Enhancing Monocular Metric Depth Estimation through Adaptive Scaling

Jan 2025 - Mar 2025

This page is based on the following resources:
Report
Poster
Code

Introduction

Monocular depth estimation (MDE) is a core task in computer vision with applications in autonomous driving, robotics, and augmented reality (AR) [1][2]. Despite advances in deep learning, predicting metric depth from a single image remains difficult due to scale ambiguity — the loss of absolute scale during perspective projection [3][4]. This limits real-world deployment in tasks like robot navigation and 3D reconstruction [5].

Most MDE models predict relative depth, learning ordinal relationships without recovering true scale [6]. Some methods use LiDAR [7], stereo vision [8], or geometric self-supervision [9], but these approaches add complexity or lack generalization. Others assume fixed depth ranges [10], which fail across diverse scenes.

Recent efforts introduce learned scale factors [10], depth priors [11], or motion cues [12], but often lack robustness in unfamiliar environments.

We address this with a lightweight adaptive scaling framework that predicts an image-specific depth scaling factor, enabling accurate metric depth estimation without extra sensors or manual tuning. Our pipeline involves:

  1. Generating optimal scaling factors by minimizing scale-invariant error between predicted and ground-truth depth maps from NYU Depth V2, using Depth Anything V2 as the base predictor [10].
  2. Training a lightweight CNN to predict these scale corrections directly from RGB images.

Our method improves monocular depth estimation across metrics like AbsRel, RMSE, and δ₁ accuracy, enhancing reliability in real-world robotics, AR, and scene understanding.

Method

Generating Optimal Scaling Factors

We first examine Depth Anything V2 [10], a state-of-the-art monocular depth estimation model, on the NYU Depth V2 dataset to evaluate its metric depth estimation performance.

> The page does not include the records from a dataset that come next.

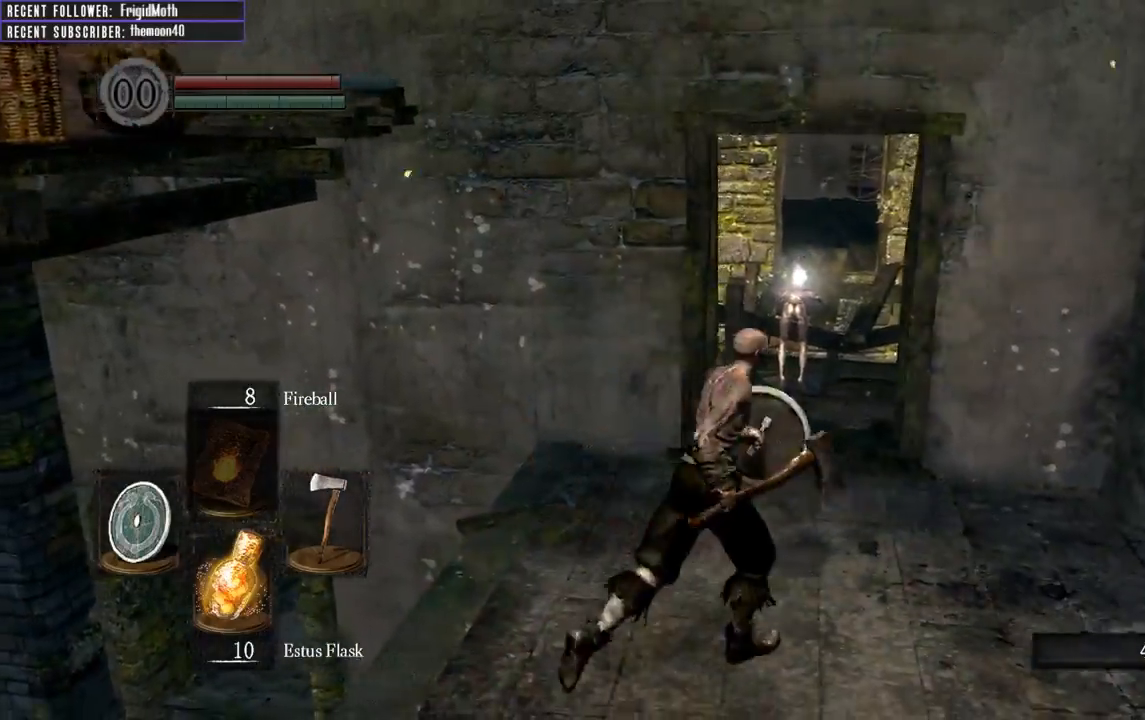
{"buttons": ["B"], "left_stick": "up", "right_stick": "center", "events": [[267, "left_stick", "up"]]}
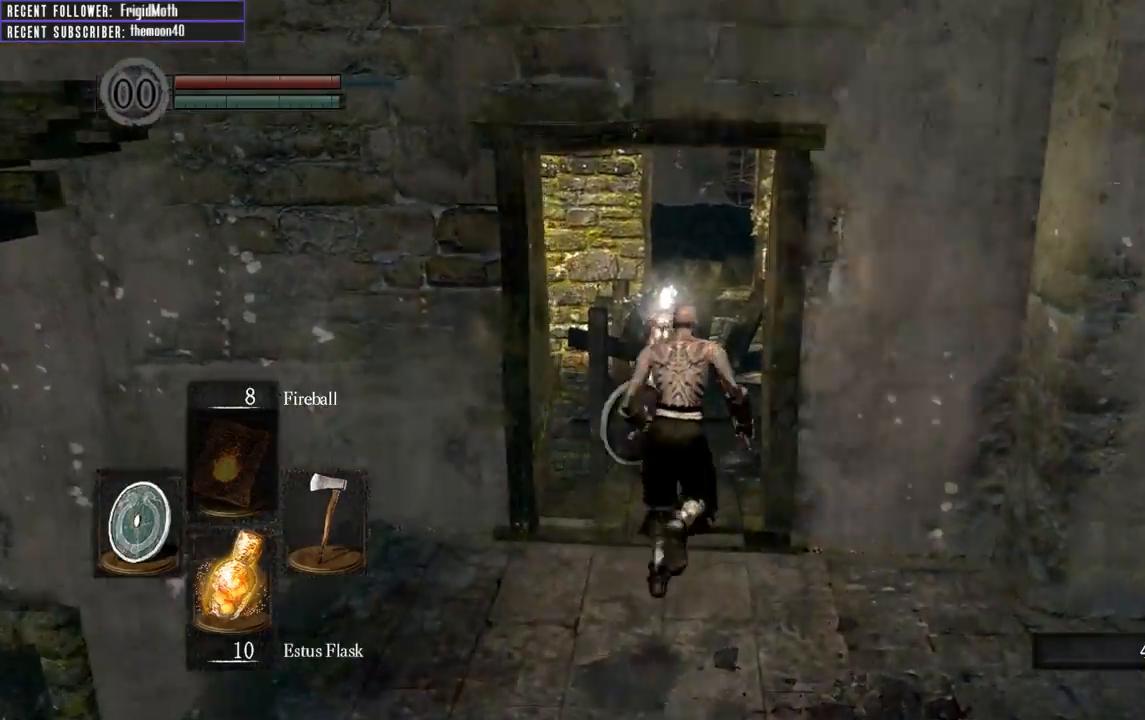
{"buttons": [], "left_stick": "up", "right_stick": "center", "events": [[67, "B", "up"], [133, "B", "down"], [233, "B", "up"], [283, "B", "down"], [467, "B", "up"]]}
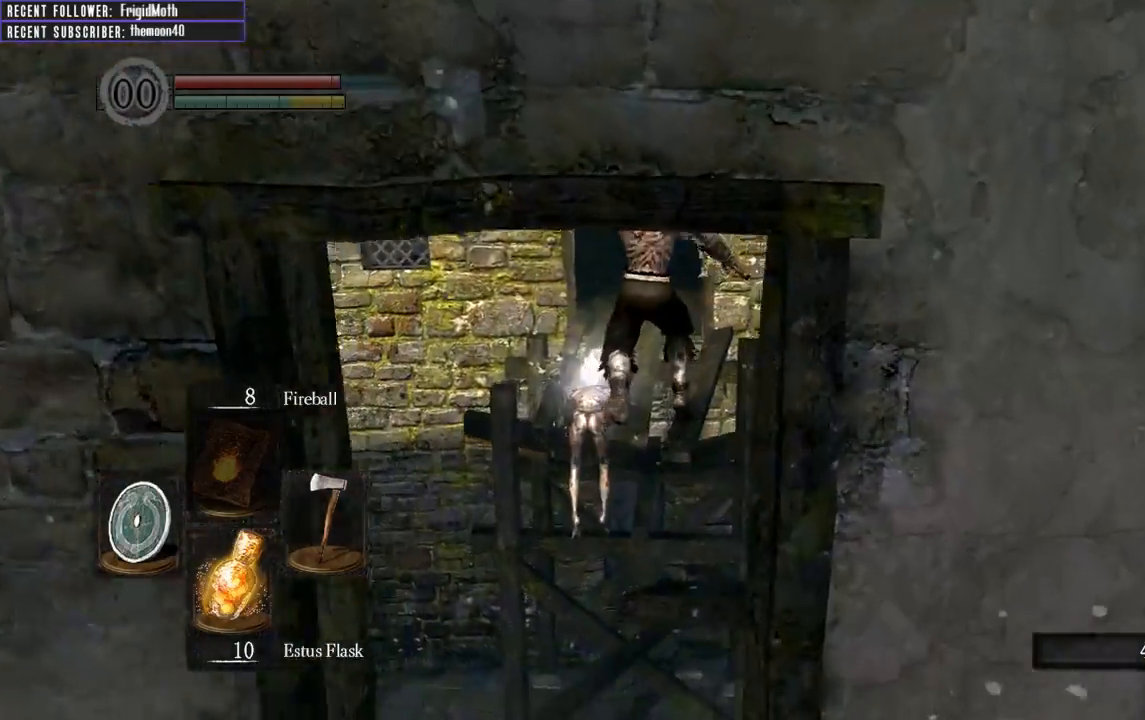
{"buttons": [], "left_stick": "up", "right_stick": "up-left", "events": [[333, "right_stick", "up"], [450, "right_stick", "up-left"]]}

As illustrated in Fig. 1, the model produces depth maps whose distributions closely resemble the ground truth, indicating accurate prediction of relative depth.

However, despite this structural similarity, the predicted maps consistently exhibit linear scale discrepancies when compared to ground truth, highlighting the classic scale ambiguity challenge in monocular depth estimation.

This observation motivated our core hypothesis: that learning to predict an image-specific scaling factor could substantially improve the metric accuracy of monocular depth predictions, without modifying the base model or requiring extra sensors.



Fig. 1: Top: Ground truth depth maps. Bottom: Depth Anything V2 predictions. Scale discrepancies in the predicted maps are clearly visible.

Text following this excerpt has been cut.